Achalasia (which means “failure to relax”) is a motility disorder of the esophagus, the tube through which food travels to the stomach. In children with achalasia, the muscles in the esophagus stop effectively moving food through the esophagus. The lower esophageal sphincter (LES) — the muscular ring at the point where the esophagus and stomach meet — also fails to relax completely during swallowing. This makes it difficult for food to pass into the stomach.
The exact cause of achalasia is unknown. Studies have proposed an association with autoimmune, viral and neurodegenerative triggers that may lead to the loss of inhibitory neurons in the nerves in the esophagus that coordinate esophageal contractions and relaxation of the LES during a meal.
A major symptom of achalasia is difficulty swallowing. Children with achalasia may feel like food is getting stuck in their throats. Regurgitation of food after meals, chest pain and weight lost can also be seen in patients with achalasia.
Children with symptoms commonly seen in achalasia may require an endoscopy (EGD). Other diagnostic tests may include a timed barium esophagogram (TBE) and an esophageal manometry/high resolution manometry (HRM). Currently, EndoFLIP technology is being tested as a potential diagnostic test for achalasia.

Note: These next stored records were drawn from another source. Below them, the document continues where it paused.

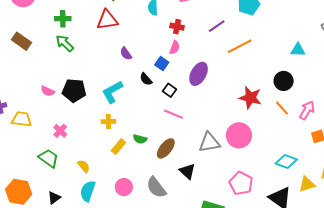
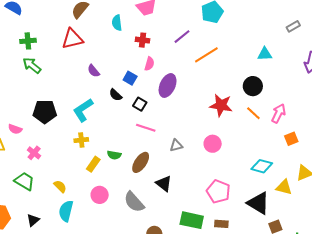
pink semicircle: (175, 47) -> (149, 64), moved
pink semicircle: (48, 91) -> (15, 129), moved
pink circle: (239, 135) -> (213, 144), size x0.7
gray triangle: (209, 143) -> (176, 146), moved, size x0.6
yellow triangle: (307, 184) -> (284, 187), turned 36
pink circle: (124, 187) -> (100, 195), moved

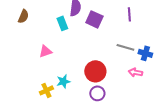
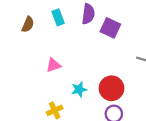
cyan rectangle: (62, 23) -> (58, 17), moved
cyan star: (63, 81) -> (79, 89), moved

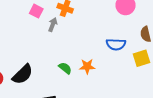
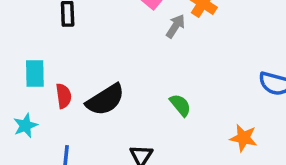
orange star: (87, 66) -> (244, 138), moved

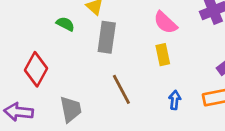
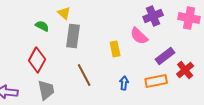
pink semicircle: (165, 23) -> (139, 36), moved
red diamond: (36, 69) -> (37, 60), moved

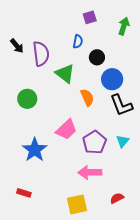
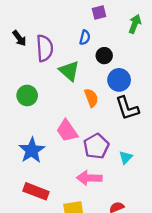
pink trapezoid: (66, 130) -> (67, 131), turned 95
cyan triangle: (123, 141) -> (126, 157), moved
red rectangle: (24, 193) -> (36, 191), moved, size x1.6

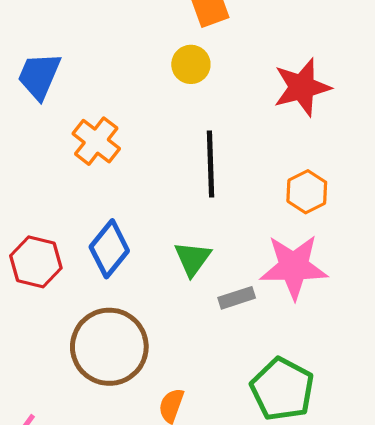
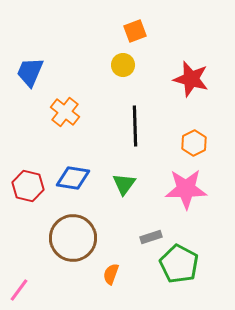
red star: (302, 87) -> (191, 79), turned 30
blue diamond: (109, 249) -> (73, 178), turned 60
gray rectangle: (237, 298) -> (151, 237), moved

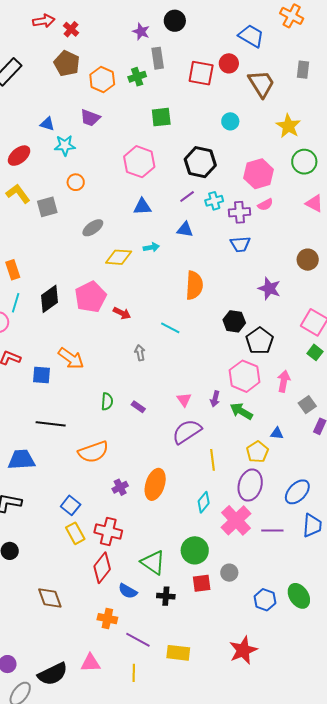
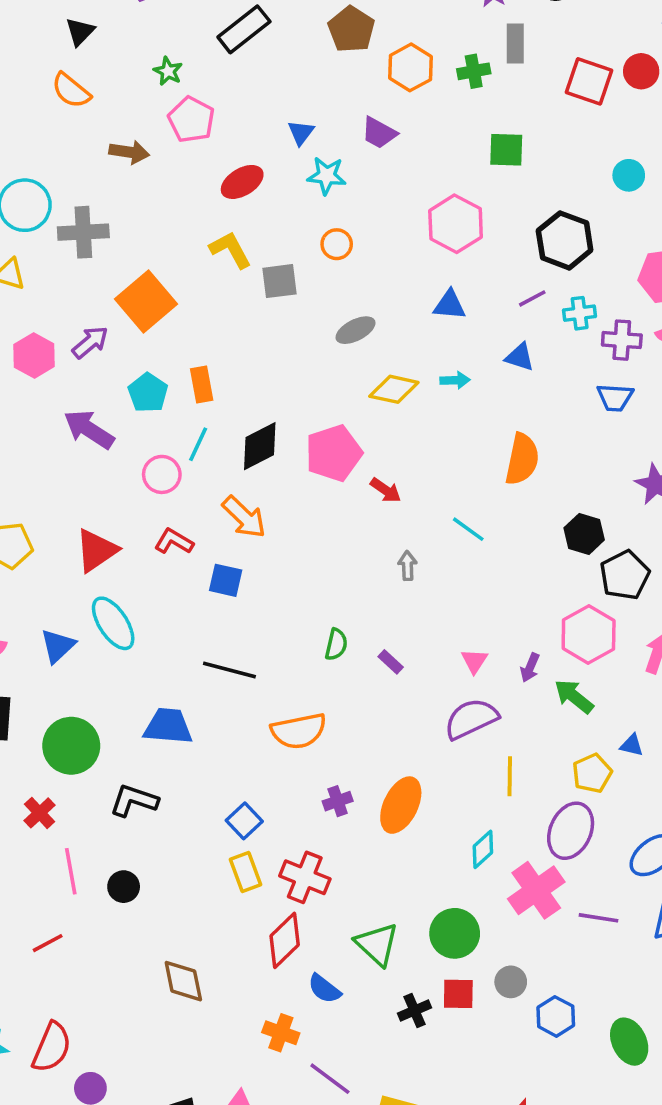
blue triangle: (47, 124) -> (301, 133), turned 42
orange arrow: (71, 358) -> (244, 517), moved
black cross: (166, 596) -> (415, 1010), moved, turned -36
blue hexagon: (265, 600) -> (556, 1016), moved

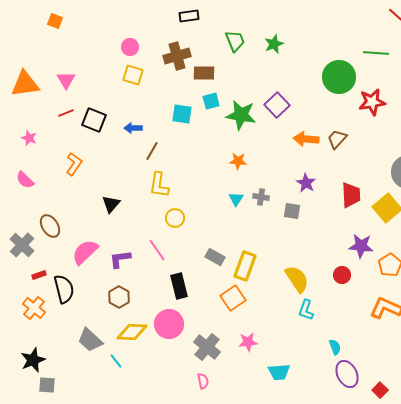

An upper endoscopy allows your child's doctor to use an endoscope (a long, thin tube) to look at the lining of your child's esophagus, stomach and proximal small bowel. This is done to confirm the absence of mechanical obstruction, and exclude infectious and inflammatory causes of presenting symptoms. In achalasia, an upper endoscopy may reveal retention of liquids and solids in the esophagus or a dilated esophagus.
Timed barium esophagogram (TBE)
In a barium study, your child drinks a barium liquid that coats the upper GI tract, illuminating the flow of the liquid through the esophagus, stomach and duodenum. Completed under the careful supervision of a radiologist, this test may reveal a dilated esophagus, dysmotility (when the muscles of the esophagus, stomach or intestines aren't coordinating as they should) or narrowed gastroesophageal junction (GEJ).
Esophageal manometry measures the rhythm and coordination of muscle contractions in your child’s esophagus during swallowing. During esophageal manometry, a thin, flexible tube is inserted through the nose, down the esophagus and into the stomach. Esophageal manometry is the gold standard diagnostic test in achalasia and reveals lack of esophageal motility and impaired relaxation of the LES.
EndoFLIP is a novel device composed of a catheter (thin tube) that is inserted in the esophagus during an endoscopy with a small balloon in the tip that is inflated when placed across the LES and measures its diameter and stiffness. The EndoFLIP allows the physician to visualize any narrowing at the moment of the study and decide if the area requires dilation.
Under anesthesia, balloons of different sizes are slowly inflated when positioned across the LES, leading to disruption of the LES circular muscle fibers and releasing the pressure of a non-relaxing LES.
Under anesthesia, the muscles around the LES are surgically disrupted, opening the tight LES and relieving symptoms.
The Esoflip® catheter is a thin tube that is inserted in the esophagus during endoscopy and placed across the LES. The doctor slowly inflates a balloon that dilates the narrowed LES providing relief of the tight segment. The doctor is able to visualize the dilation live. One of the great benefits of Esoflip-guided dilation is that it eliminates exposure to radiation during dilation.
Currently, there is no cure for achalasia. Doctors focus on reducing symptoms by improving the movement of liquids and solid from the esophagus to the stomach.
Patients with achalasia may require repeat visits depending on resolution of symptoms.
We have a dedicated group of physician that have trained in the latest diagnostic and treatment procedures used in patients with achalasia.